Growing investment in zero trust architecture, cloud environments and technology will shape the evolution of the security industry this year.
by Joe Morgan, Segment Development Manager, Axis Communications
The security industry is always changing. Not so long ago, “cutting edge” surveillance technology meant a bank of wall monitors watched by a handful of security personnel. The invention of the IP camera changed that, and increases in processing power have allowed that revolution to continue alongside new developments in camera technology, audio analytics, artificial intelligence (AI), and more. Today, organizations from retailers and manufacturers to hospitals and municipalities utilize network cameras to secure their facilities and keep both visitors and employees safe.

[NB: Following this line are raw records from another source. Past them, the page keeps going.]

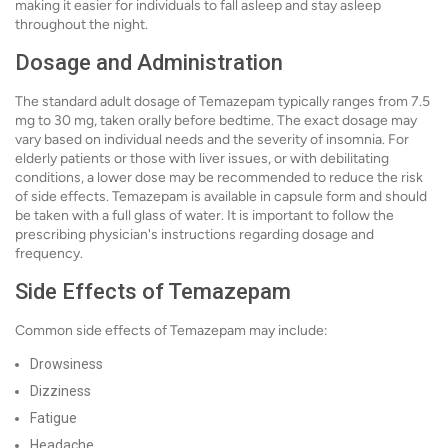
making it easier for individuals to fall asleep and stay asleep
throughout the night.
Dosage and Administration
The standard adult dosage of Temazepam typically ranges from 7.5
mg to 30 mg, taken orally before bedtime. The exact dosage may
vary based on individual needs and the severity of insomnia. For
elderly patients or those with liver issues, or with debilitating
conditions, a lower dose may be recommended to reduce the risk
of side effects. Temazepam is available in capsule form and should
be taken with a full glass of water. It is important to follow the
prescribing physician's instructions regarding dosage and
frequency.
Side Effects of Temazepam
Common side effects of Temazepam may include:
Drowsiness
Dizziness
Fatigue
Headache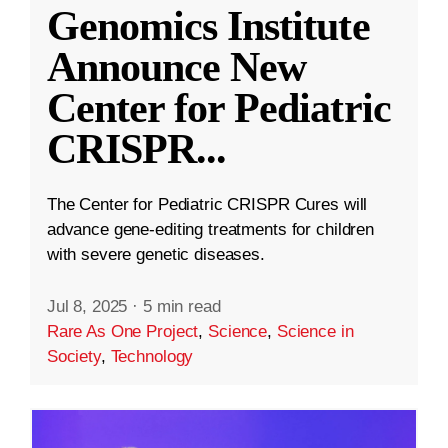
Genomics Institute
Announce New
Center for Pediatric
CRISPR
...
The Center for Pediatric CRISPR Cures will
advance gene-editing treatments for children
with severe genetic diseases.
Jul 8, 2025
·
5 min read
Rare As One Project
,
Science
,
Science in
Society
,
Technology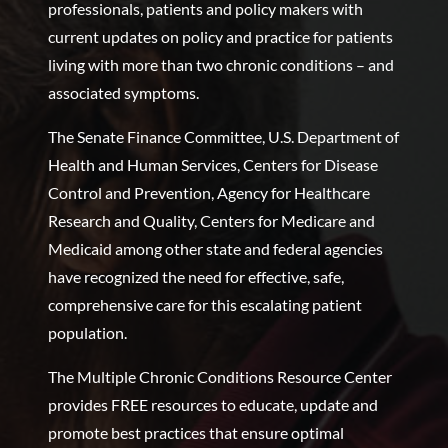
professionals, patients and policy makers with
current updates on policy and practice for patients
living with more than two chronic conditions – and
associated symptoms.
The Senate Finance Committee, U.S. Department of
Health and Human Services, Centers for Disease
Control and Prevention, Agency for Healthcare
Research and Quality, Centers for Medicare and
Medicaid among other state and federal agencies
have recognized the need for effective, safe,
comprehensive care for this escalating patient
population.
The Multiple Chronic Conditions Resource Center
provides FREE resources to educate, update and
promote best practices that ensure optimal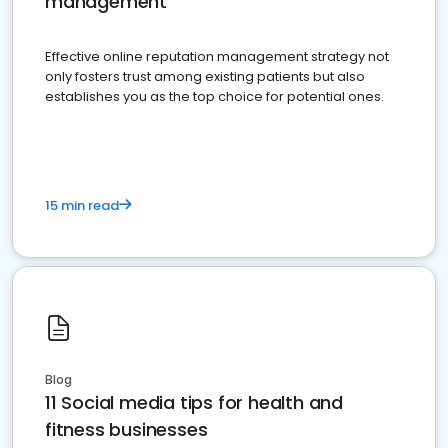
management
Effective online reputation management strategy not
only fosters trust among existing patients but also
establishes you as the top choice for potential ones.
15 min read
Blog
11 Social media tips for health and
fitness businesses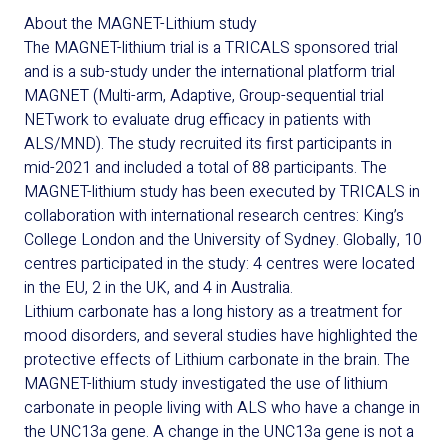
About the MAGNET-Lithium study
The MAGNET-lithium trial is a TRICALS sponsored trial
and is a sub-study under the international platform trial
MAGNET (
Multi-arm, Adaptive, Group-sequential trial
NETwork to evaluate drug efficacy in patients with
ALS/MND).
The study recruited its first participants in
mid-2021 and included a total of 88 participants. The
MAGNET-lithium study has been executed by TRICALS in
collaboration with international research centres: King’s
College London and the University of Sydney. Globally, 10
centres participated in the study: 4 centres were located
in the EU, 2 in the UK, and 4 in Australia.
Lithium carbonate has a long history as a treatment for
mood disorders, and several studies have highlighted the
protective effects of Lithium carbonate in the brain. The
MAGNET-lithium study investigated the use of lithium
carbonate in people living with ALS who have a change in
the UNC13a gene. A change in the UNC13a gene is not a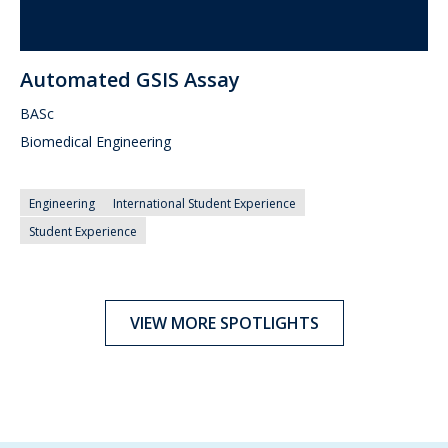
Automated GSIS Assay
BASc
Biomedical Engineering
Engineering
International Student Experience
Student Experience
VIEW MORE SPOTLIGHTS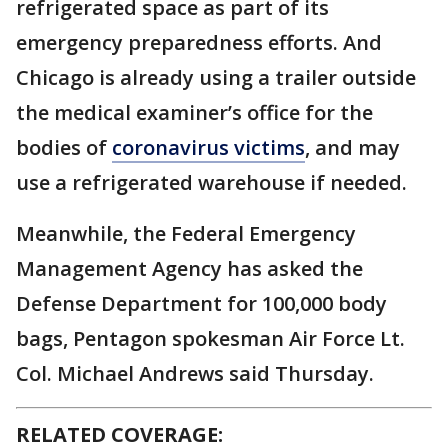
refrigerated space as part of its
emergency preparedness efforts. And
Chicago is already using a trailer outside
the medical examiner’s office for the
bodies of
coronavirus victims
, and may
use a refrigerated warehouse if needed.
Meanwhile, the Federal Emergency
Management Agency has asked the
Defense Department for 100,000 body
bags, Pentagon spokesman Air Force Lt.
Col. Michael Andrews said Thursday.
RELATED COVERAGE: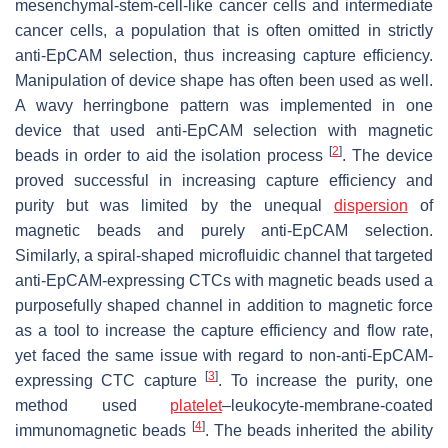
mesenchymal-stem-cell-like cancer cells and intermediate
cancer cells, a population that is often omitted in strictly
anti-EpCAM selection, thus increasing capture efficiency.
Manipulation of device shape has often been used as well.
A wavy herringbone pattern was implemented in one
device that used anti-EpCAM selection with magnetic
[
2
]
beads in order to aid the isolation process
. The device
proved successful in increasing capture efficiency and
purity but was limited by the unequal
dispersion
of
magnetic beads and purely anti-EpCAM selection.
Similarly, a spiral-shaped microfluidic channel that targeted
anti-EpCAM-expressing CTCs with magnetic beads used a
purposefully shaped channel in addition to magnetic force
as a tool to increase the capture efficiency and flow rate,
yet faced the same issue with regard to non-anti-EpCAM-
[
3
]
expressing CTC capture
. To increase the purity, one
method used
platelet
–leukocyte-membrane-coated
[
4
]
immunomagnetic beads
. The beads inherited the ability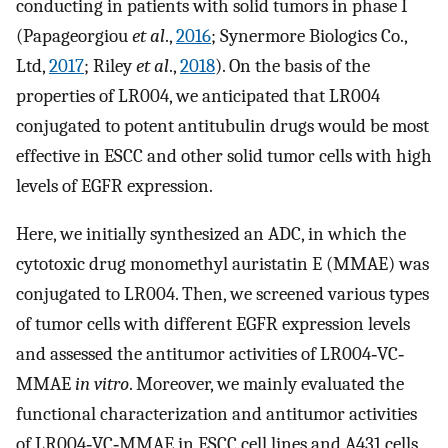
conducting in patients with solid tumors in phase I
(Papageorgiou
et al
.,
2016
; Synermore Biologics Co.,
Ltd,
2017
; Riley
et al
.,
2018
). On the basis of the
properties of LR004, we anticipated that LR004
conjugated to potent antitubulin drugs would be most
effective in ESCC and other solid tumor cells with high
levels of EGFR expression.
Here, we initially synthesized an ADC, in which the
cytotoxic drug monomethyl auristatin E (MMAE) was
conjugated to LR004. Then, we screened various types
of tumor cells with different EGFR expression levels
and assessed the antitumor activities of LR004‐VC‐
MMAE
in vitro
. Moreover, we mainly evaluated the
functional characterization and antitumor activities
of LR004‐VC‐MMAE in ESCC cell lines and A431 cells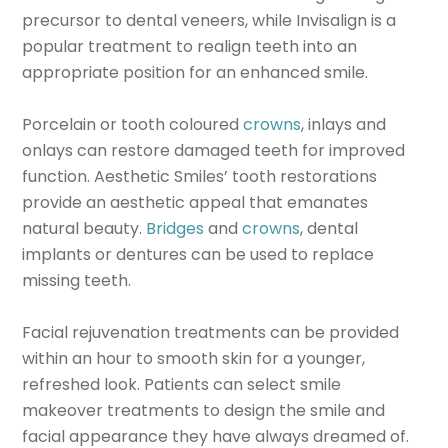
precursor to dental veneers, while Invisalign is a
popular treatment to realign teeth into an
appropriate position for an enhanced smile.
Porcelain or tooth coloured
crowns
, inlays and
onlays can restore damaged teeth for improved
function. Aesthetic Smiles’ tooth restorations
provide an aesthetic appeal that emanates
natural beauty.
Bridges
and
crowns
, dental
implants or dentures can be used to replace
missing teeth.
Facial rejuvenation treatments can be provided
within an hour to smooth skin for a younger,
refreshed look. Patients can select smile
makeover treatments to design the smile and
facial appearance they have always dreamed of.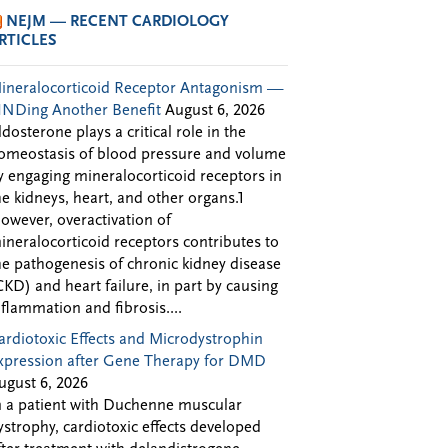
NEJM — RECENT CARDIOLOGY
RTICLES
ineralocorticoid Receptor Antagonism —
INDing Another Benefit
August 6, 2026
ldosterone plays a critical role in the
omeostasis of blood pressure and volume
y engaging mineralocorticoid receptors in
he kidneys, heart, and other organs.1
owever, overactivation of
ineralocorticoid receptors contributes to
he pathogenesis of chronic kidney disease
CKD) and heart failure, in part by causing
nflammation and fibrosis....
ardiotoxic Effects and Microdystrophin
xpression after Gene Therapy for DMD
ugust 6, 2026
n a patient with Duchenne muscular
ystrophy, cardiotoxic effects developed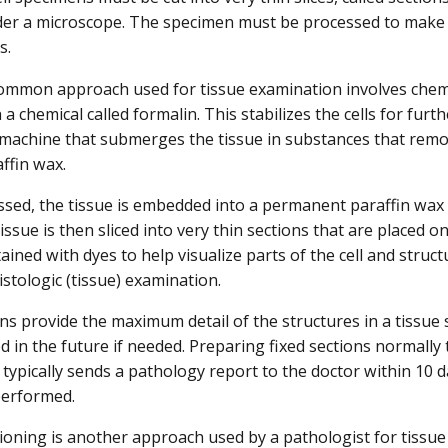
er a microscope. The specimen must be processed to make it 
ns.
mmon approach used for tissue examination involves chemic
 a chemical called formalin. This stabilizes the cells for furt
achine that submerges the tissue in substances that remov
ffin wax.
sed, the tissue is embedded into a permanent paraffin wax b
ssue is then sliced into very thin sections that are placed o
tained with dyes to help visualize parts of the cell and structu
stologic (tissue) examination.
ons provide the maximum detail of the structures in a tissue
d in the future if needed. Preparing fixed sections normally 
 typically sends a pathology report to the doctor within 10 d
performed.
ioning is another approach used by a pathologist for tissue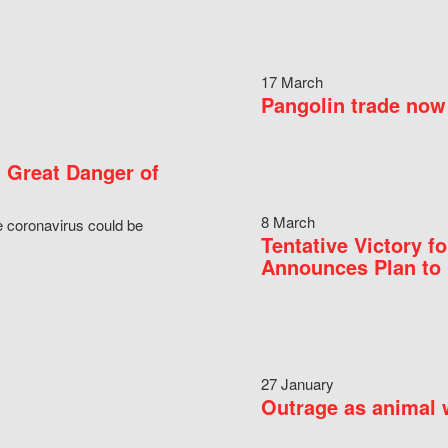
17 March
Pangolin trade now 
 Great Danger of
8 March
e coronavirus could be
Tentative Victory 
Announces Plan to 
27 January
Outrage as animal w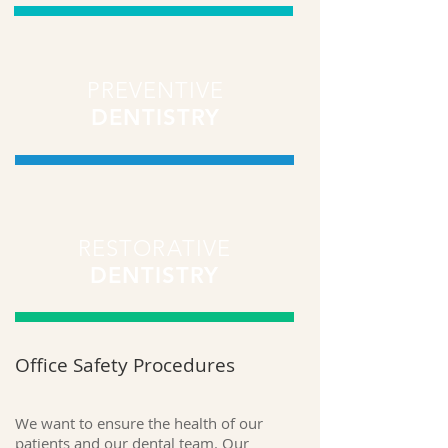
PREVENTIVE
DENTISTRY
RESTORATIVE
DENTISTRY
Office Safety Procedures
We want to ensure the health of our
patients and our dental team. Our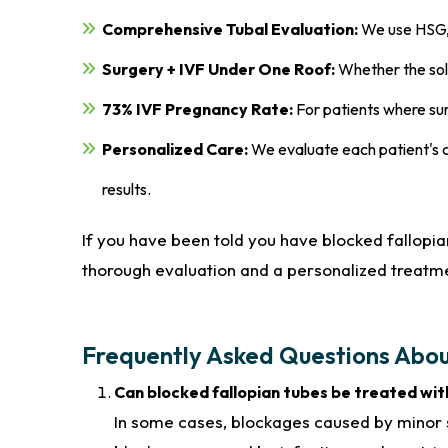
Comprehensive Tubal Evaluation:
We use HSG, 
Surgery + IVF Under One Roof:
Whether the solut
73% IVF Pregnancy Rate:
For patients where surg
Personalized Care:
We evaluate each patient's c
results.
If you have been told you have blocked fallopian
thorough evaluation and a personalized treatme
Frequently Asked Questions Abou
Can blocked fallopian tubes be treated wi
In some cases, blockages caused by minor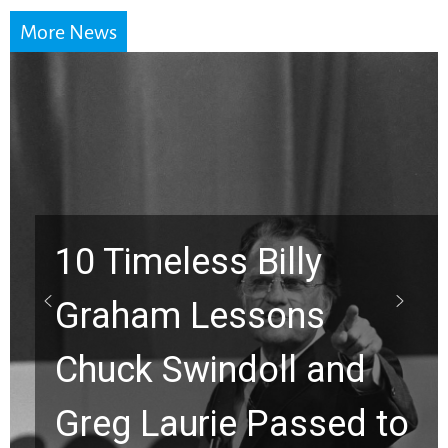
More News
y
s
Waiting on God? T
and
Viral Prayer Will
sed to
Strengthen Your F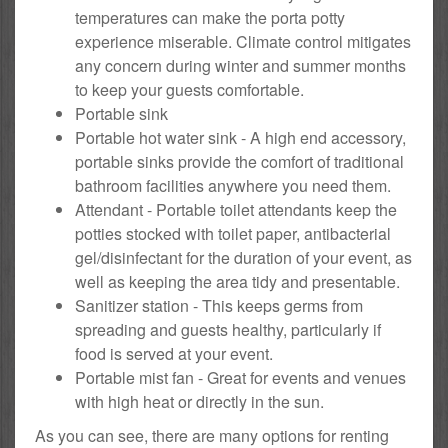
temperatures can make the porta potty
experience miserable. Climate control mitigates
any concern during winter and summer months
to keep your guests comfortable.
Portable sink
Portable hot water sink - A high end accessory,
portable sinks provide the comfort of traditional
bathroom facilities anywhere you need them.
Attendant - Portable toilet attendants keep the
potties stocked with toilet paper, antibacterial
gel/disinfectant for the duration of your event, as
well as keeping the area tidy and presentable.
Sanitizer station - This keeps germs from
spreading and guests healthy, particularly if
food is served at your event.
Portable mist fan - Great for events and venues
with high heat or directly in the sun.
As you can see, there are many options for renting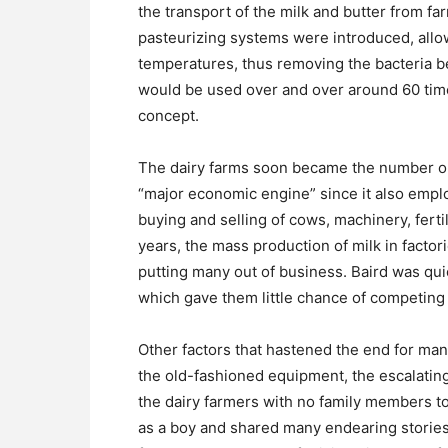
the transport of the milk and butter from fa
pasteurizing systems were introduced, allow
temperatures, thus removing the bacteria be
would be used over and over around 60 tim
concept.
The dairy farms soon became the number on
“major economic engine” since it also emplo
buying and selling of cows, machinery, fertil
years, the mass production of milk in factor
putting many out of business. Baird was qu
which gave them little chance of competing a
Other factors that hastened the end for man
the old-fashioned equipment, the escalating 
the dairy farmers with no family members to
as a boy and shared many endearing stories 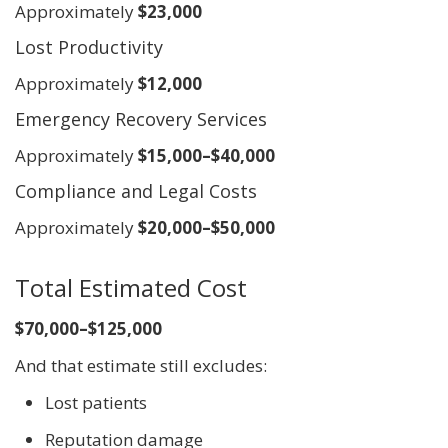
Approximately
$23,000
Lost Productivity
Approximately
$12,000
Emergency Recovery Services
Approximately
$15,000–$40,000
Compliance and Legal Costs
Approximately
$20,000–$50,000
Total Estimated Cost
$70,000–$125,000
And that estimate still excludes:
Lost patients
Reputation damage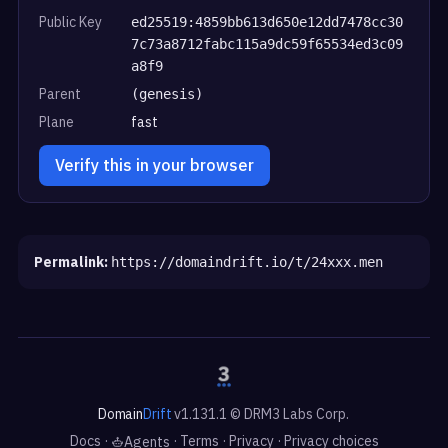
Public Key
ed25519:4859bb613d650e12dd7478cc30
7c73a8712fabc115a9dc59f65534ed3c09
a8f9
Parent
(genesis)
Plane
fast
Verify this in your browser
Permalink:
https://domaindrift.io/t/24xxx.men
Domain
Drift
v1.131.1 © DRM3 Labs Corp.
Docs
·
·
Terms
·
Privacy
·
Privacy choices
Agents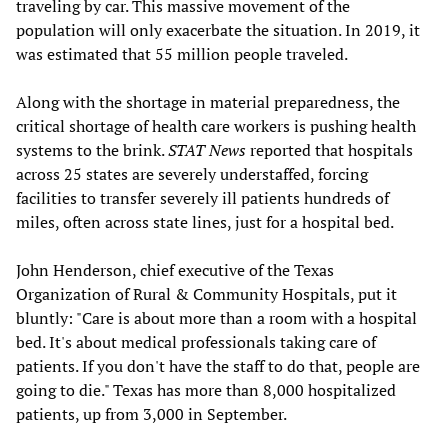
traveling by car. This massive movement of the
population will only exacerbate the situation. In 2019, it
was estimated that 55 million people traveled.
Along with the shortage in material preparedness, the
critical shortage of health care workers is pushing health
systems to the brink.
STAT News
reported that hospitals
across 25 states are severely understaffed, forcing
facilities to transfer severely ill patients hundreds of
miles, often across state lines, just for a hospital bed.
John Henderson, chief executive of the Texas
Organization of Rural & Community Hospitals, put it
bluntly: "Care is about more than a room with a hospital
bed. It's about medical professionals taking care of
patients. If you don't have the staff to do that, people are
going to die." Texas has more than 8,000 hospitalized
patients, up from 3,000 in September.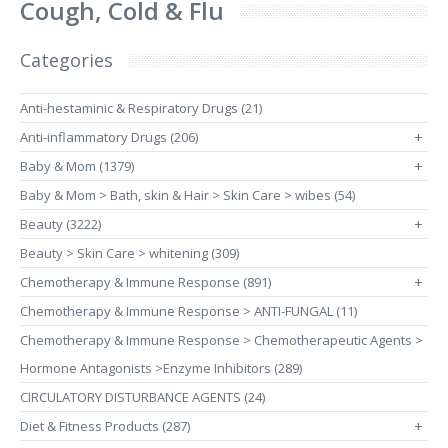
Cough, Cold & Flu
Categories
Anti-hestaminic & Respiratory Drugs (21)
Anti-inflammatory Drugs (206)
+
Baby & Mom (1379)
+
Baby & Mom > Bath, skin & Hair > Skin Care > wibes (54)
Beauty (3222)
+
Beauty > Skin Care > whitening (309)
Chemotherapy & Immune Response (891)
+
Chemotherapy & Immune Response > ANTI-FUNGAL (11)
Chemotherapy & Immune Response > Chemotherapeutic Agents >
Hormone Antagonists >Enzyme Inhibitors (289)
CIRCULATORY DISTURBANCE AGENTS (24)
Diet & Fitness Products (287)
+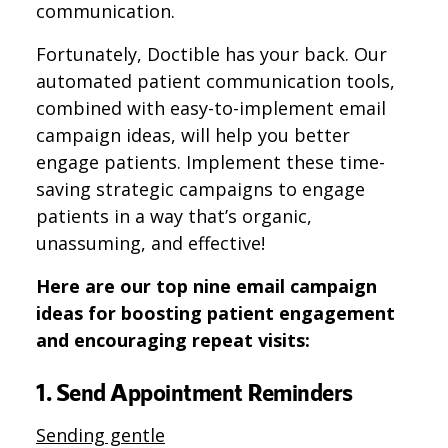
communication.
Fortunately, Doctible has your back. Our
automated patient communication tools,
combined with easy-to-implement email
campaign ideas, will help you better
engage patients. Implement these time-
saving strategic campaigns to engage
patients in a way that’s organic,
unassuming, and effective!
Here are our top nine email campaign
ideas for boosting patient engagement
and encouraging repeat visits:
1. Send Appointment Reminders
Sending gentle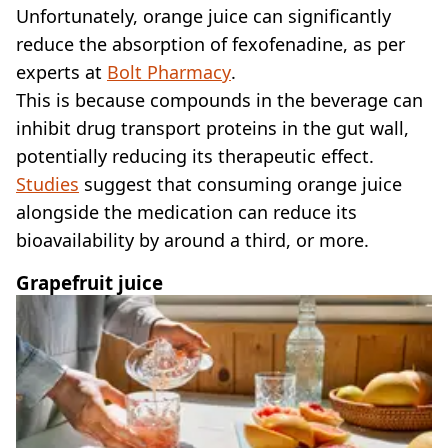
Unfortunately, orange juice can significantly
reduce the absorption of fexofenadine, as per
experts at
Bolt Pharmacy
.
This is because compounds in the beverage can
inhibit drug transport proteins in the gut wall,
potentially reducing its therapeutic effect.
Studies
suggest that consuming orange juice
alongside the medication can reduce its
bioavailability by around a third, or more.
Grapefruit juice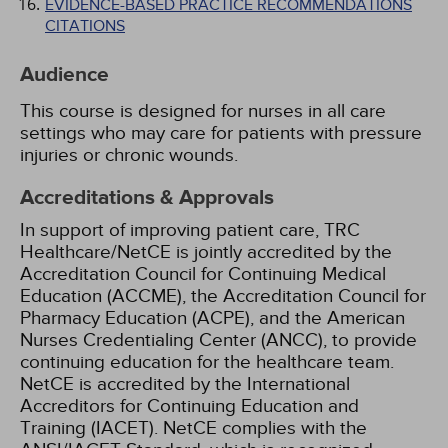
EVIDENCE-BASED PRACTICE RECOMMENDATIONS
CITATIONS
Audience
This course is designed for nurses in all care
settings who may care for patients with pressure
injuries or chronic wounds.
Accreditations & Approvals
In support of improving patient care, TRC
Healthcare/NetCE is jointly accredited by the
Accreditation Council for Continuing Medical
Education (ACCME), the Accreditation Council for
Pharmacy Education (ACPE), and the American
Nurses Credentialing Center (ANCC), to provide
continuing education for the healthcare team.
NetCE is accredited by the International
Accreditors for Continuing Education and
Training (IACET). NetCE complies with the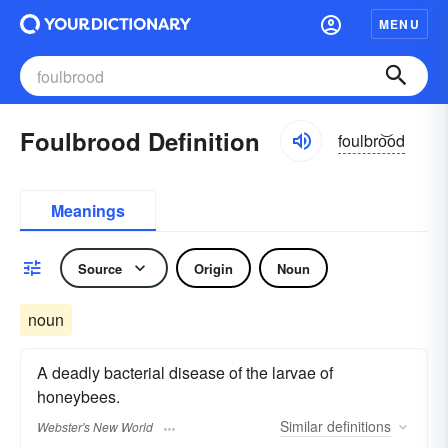
MENU
Foulbrood Definition
foulbro͝od
Meanings
Source
Origin
Noun
noun
A deadly bacterial disease of the larvae of
honeybees.
Similar
definitions
Webster's New World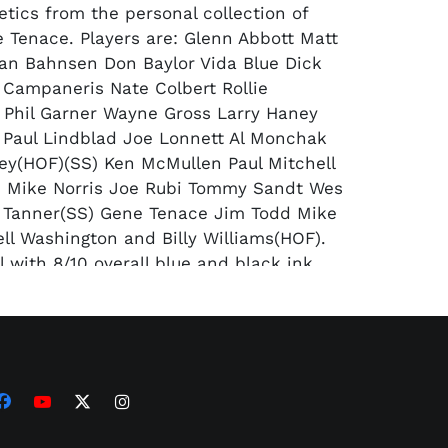
etics from the personal collection of
 Tenace. Players are: Glenn Abbott Matt
an Bahnsen Don Baylor Vida Blue Dick
Campaneris Nate Colbert Rollie
 Phil Garner Wayne Gross Larry Haney
Paul Lindblad Joe Lonnett Al Monchak
ey(HOF)(SS) Ken McMullen Paul Mitchell
 Mike Norris Joe Rubi Tommy Sandt Wes
 Tanner(SS) Gene Tenace Jim Todd Mike
ell Washington and Billy Williams(HOF).
l with 8/10 overall blue and black ink
ail) BB signed by 25 members of the
 Athletics from the personal collection of
 Tenace. Players are: Glenn Abbott Matt
an Bahnsen Don Baylor Vida Blue Dick
Campaneris Rollie Fingers(HOF) Larry
sley Paul Lindblad Larry Lintz Joe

The arrival of advanced analytics has further revolutionized the industry—and those who have stayed ahead of the trends are already beginning to leverage the technology in ways that go beyond security. Modern video analytics can help businesses make staffing decisions, inform store layouts, send out-of-stock alerts, and more. With technologies like AI and cloud computing now on the rise as well, organizations should begin looking to the future and anticipating the impact that they are likely to have on security.
New Video and Audio Developments
Those in critical infrastructure have long recognized the need for more durable devices, and explosion-protected cameras are becoming increasingly popular. The passage of the federal infrastructure bill will herald a considerable increase in the number of infrastructure projects across the country, and cameras capable of providing adequate protection in hazardous areas will be needed to secure those projects. We are likely to see increased adoption of these cameras, safeguarding construction sites from intrusion, monitoring operations, and helping to ensure the health and safety of employees.
Audio, too, will see a renaissance this year. While audio technology had limited utility at the height of the pandemic, the reopening of worksites, offices, and other facilities will prompt more businesses to explore new audio solutions. Combined with visual imagery, audio can add important context to potential security incidents. Today’s audio analytics can detect raised voices, cries of pain, and other audio cues to alert security personnel to a potential incident in progress. Of course, the opposite is also true—it can allow security to determine that what appears to be a fight may just be two friends joking with one another.
Much of this new technology is powered by AI, which enables analytics like object tracking, facial recognition, license plate recognition, and more. New chipsets have vastly increased the processing power on edge devices, making these analytics more accessible to a broader range of users. Use of AI in surveillance products will only continue to expand, especially as use cases move further into business intelligence and operations. Industries like energy, agriculture, telecommunications, and more will begin adopting the technology as its uses and benefits become increasingly clear.
The Market Is Primed for Digital Expansion
Cybercriminals are finding new ways to infiltrate networks, and while the explosion of connected devices has led to increased convenience, each edge device represents a potential entry point for an attacker. This has put cybersecurity in the spotlight, even in the physical security industry. Zero trust policies are becoming more popular, and they will likely gain even more steam in 2022—particularly as federal agencies and contractors have been instructed to strengthen their cyber defenses. The private sector won’t be far behind, and next-generation firewalls, credential monitoring, and analytics designed to detect threats and abnormal behavior will see increased adoption this year.
Finally, the growth of cloud partnerships will continue—particularly as AI technology becomes more widely adopted. Implementing AI and machine learning technology requires vast amounts of training data, and cloud providers can help organizations collect and analyze that data effectively. This will have a significant impact on a wide range of industries. In critical infrastructure, for example, sensors will soon be able to measure pressure levels, monitoring for increases or decreases that might signal a dangerous situation and alerting workers who can remediate the issue before it escalates into an emergency. End-to-end security solutions stretching from end devices to the cloud will become more common, leading to greater accuracy and efficiency in the security world.
Planning for a Secure Future
The pandemic is not yet over, but the widespread reopening of physical locations is refocusing many enterprises on the need to secure their facilities. New cameras, sensors, and analytics tools are allowing these organizations to apply surveillance technology in ways they never anticipated, while digital resources like cloud computing and new cybersecurity tools enable them to expand and modernize their operations in a safe and secure manner. Technology moves at a breakneck pace—especially today. Understanding today’s security market—and where it is headed in the future—is critical for businesses seeking to future-proof their operations.
Joe Morgan is the Segment Development Manager for Critical Infrastructure at Axis Communications, Inc. In this capacity, he is responsible for developing strategies and building channel relationships to expand Axis’ presence in markets specific to Critical Infrastructure in the Americas. Mr. Morgan has more than 32 years of experience building market share in the critical infrastructure industry. He has completed course work to become specialized in Optical Imaging and through previous experience and additional coursework has also become specialized in Optical Security. Prior to joining Axis in 2017, Mr. Morgan held previous positions serving in a business development and sales capacity at FLIR Systems, Olympus Industrial and Everest/VIT where he helped deliver new technology to emerging markets. Mr. Morgan focuses on thermal imaging specifically to the petrochemical and oil and gas markets. Mr. Morgan has his CFATS certification and is an active member with ASIS. He holds a B.A. in education from the University of Texas at Arlington.